(Input for this task begins)

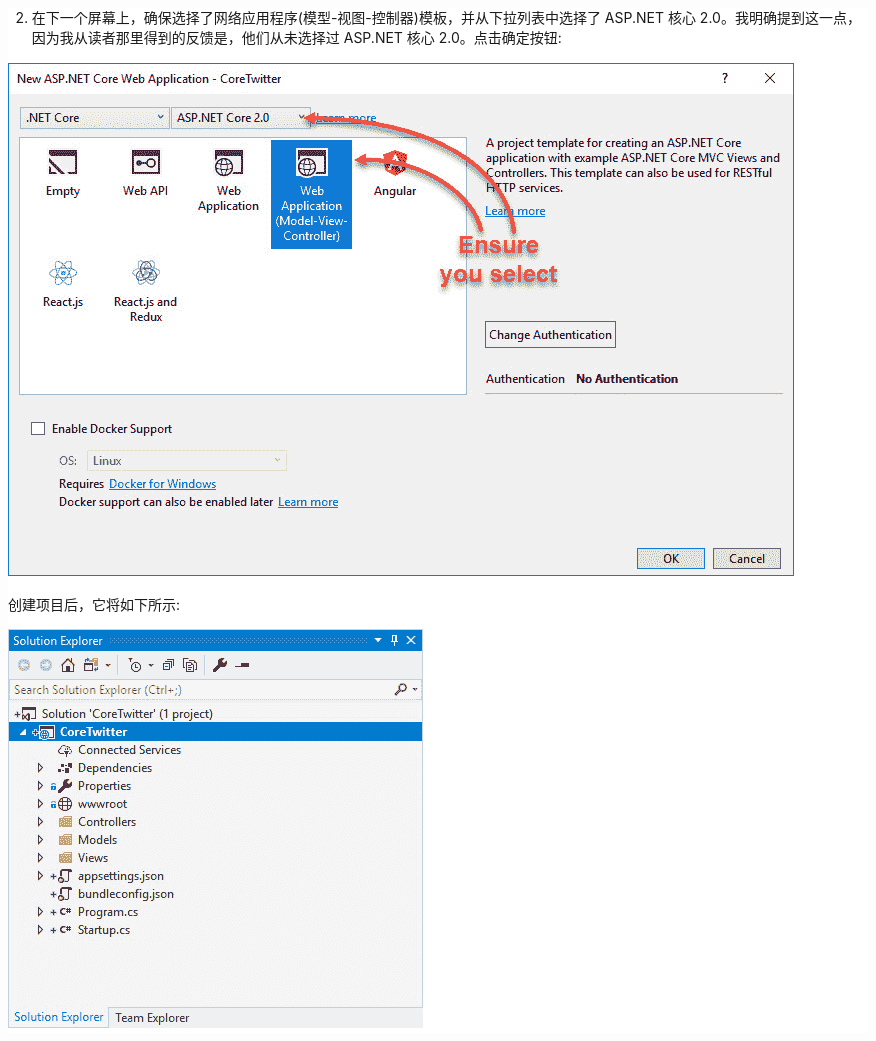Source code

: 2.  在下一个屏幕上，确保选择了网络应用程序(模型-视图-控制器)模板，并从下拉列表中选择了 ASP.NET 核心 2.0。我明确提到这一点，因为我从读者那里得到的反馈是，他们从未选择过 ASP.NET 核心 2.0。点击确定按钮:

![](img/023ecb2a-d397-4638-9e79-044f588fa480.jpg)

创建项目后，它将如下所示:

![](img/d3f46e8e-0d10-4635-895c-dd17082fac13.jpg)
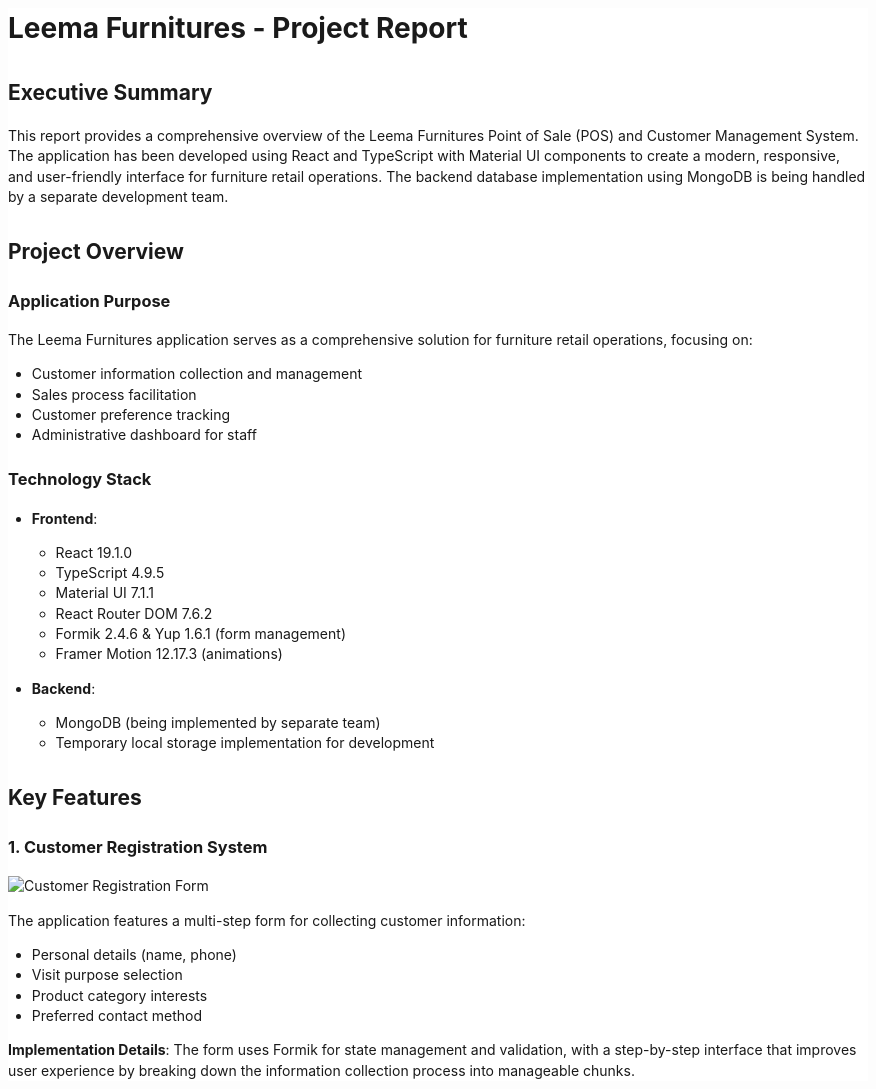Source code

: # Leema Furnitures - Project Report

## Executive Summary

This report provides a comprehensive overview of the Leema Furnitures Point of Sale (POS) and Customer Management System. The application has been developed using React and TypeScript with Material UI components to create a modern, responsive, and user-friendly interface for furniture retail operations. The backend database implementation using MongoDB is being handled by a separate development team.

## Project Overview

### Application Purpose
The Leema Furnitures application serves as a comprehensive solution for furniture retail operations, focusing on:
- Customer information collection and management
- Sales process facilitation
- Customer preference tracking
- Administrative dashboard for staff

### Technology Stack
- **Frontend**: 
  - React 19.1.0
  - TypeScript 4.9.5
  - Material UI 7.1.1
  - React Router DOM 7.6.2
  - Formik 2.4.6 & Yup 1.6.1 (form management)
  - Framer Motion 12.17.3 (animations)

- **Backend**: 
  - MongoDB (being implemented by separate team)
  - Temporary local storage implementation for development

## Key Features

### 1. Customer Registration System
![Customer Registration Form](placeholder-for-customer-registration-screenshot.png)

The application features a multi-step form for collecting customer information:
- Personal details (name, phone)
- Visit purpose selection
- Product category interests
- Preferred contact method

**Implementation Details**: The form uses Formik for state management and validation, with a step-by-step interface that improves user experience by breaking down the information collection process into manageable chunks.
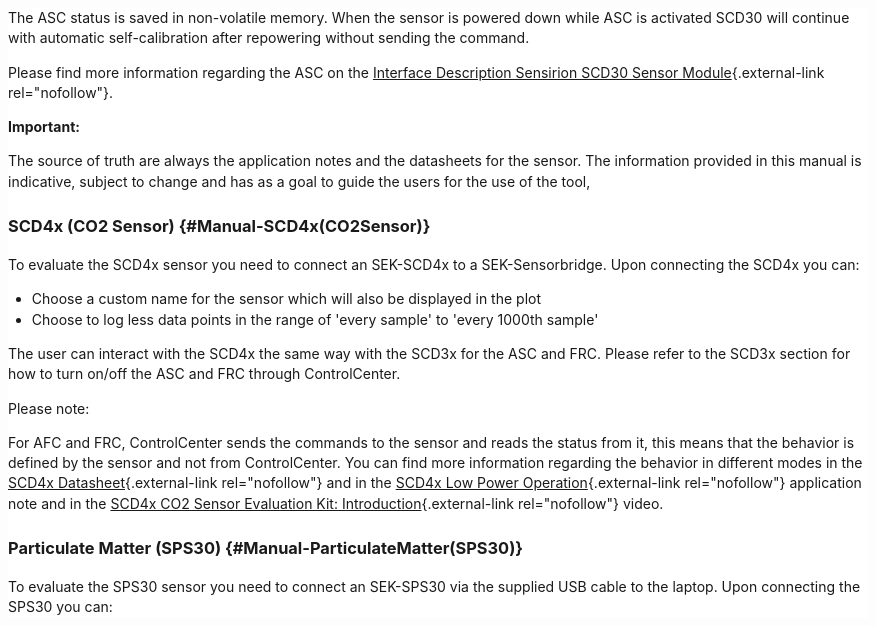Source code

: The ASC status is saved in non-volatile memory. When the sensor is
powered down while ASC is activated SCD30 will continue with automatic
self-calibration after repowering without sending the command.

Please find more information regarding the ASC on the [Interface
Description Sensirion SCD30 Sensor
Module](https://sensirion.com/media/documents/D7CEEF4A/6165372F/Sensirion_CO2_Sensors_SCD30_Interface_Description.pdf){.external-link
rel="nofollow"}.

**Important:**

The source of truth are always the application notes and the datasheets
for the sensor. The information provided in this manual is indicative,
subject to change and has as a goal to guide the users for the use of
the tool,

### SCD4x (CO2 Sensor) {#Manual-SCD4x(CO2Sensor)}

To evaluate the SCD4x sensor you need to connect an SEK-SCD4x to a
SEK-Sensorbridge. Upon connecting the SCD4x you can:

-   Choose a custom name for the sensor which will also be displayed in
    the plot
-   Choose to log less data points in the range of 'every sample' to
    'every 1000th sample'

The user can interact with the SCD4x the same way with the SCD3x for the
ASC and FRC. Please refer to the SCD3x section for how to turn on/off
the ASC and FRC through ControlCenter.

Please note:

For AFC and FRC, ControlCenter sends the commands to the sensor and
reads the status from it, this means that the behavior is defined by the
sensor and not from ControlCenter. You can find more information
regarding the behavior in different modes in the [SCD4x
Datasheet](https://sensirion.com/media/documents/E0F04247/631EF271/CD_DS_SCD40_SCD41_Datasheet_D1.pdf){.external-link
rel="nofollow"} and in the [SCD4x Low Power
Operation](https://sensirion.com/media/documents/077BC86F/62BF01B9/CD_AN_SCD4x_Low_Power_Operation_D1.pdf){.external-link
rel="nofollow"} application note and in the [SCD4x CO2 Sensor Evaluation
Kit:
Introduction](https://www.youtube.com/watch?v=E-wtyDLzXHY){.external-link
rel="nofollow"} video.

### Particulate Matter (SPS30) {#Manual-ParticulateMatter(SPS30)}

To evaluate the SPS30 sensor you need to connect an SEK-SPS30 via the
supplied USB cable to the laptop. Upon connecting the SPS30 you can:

(Input for this task ends)

* _What you are asked to do_: Looking at the material above, please state how many lines include the string "collection", and give only that number.

* _Completed task_: 2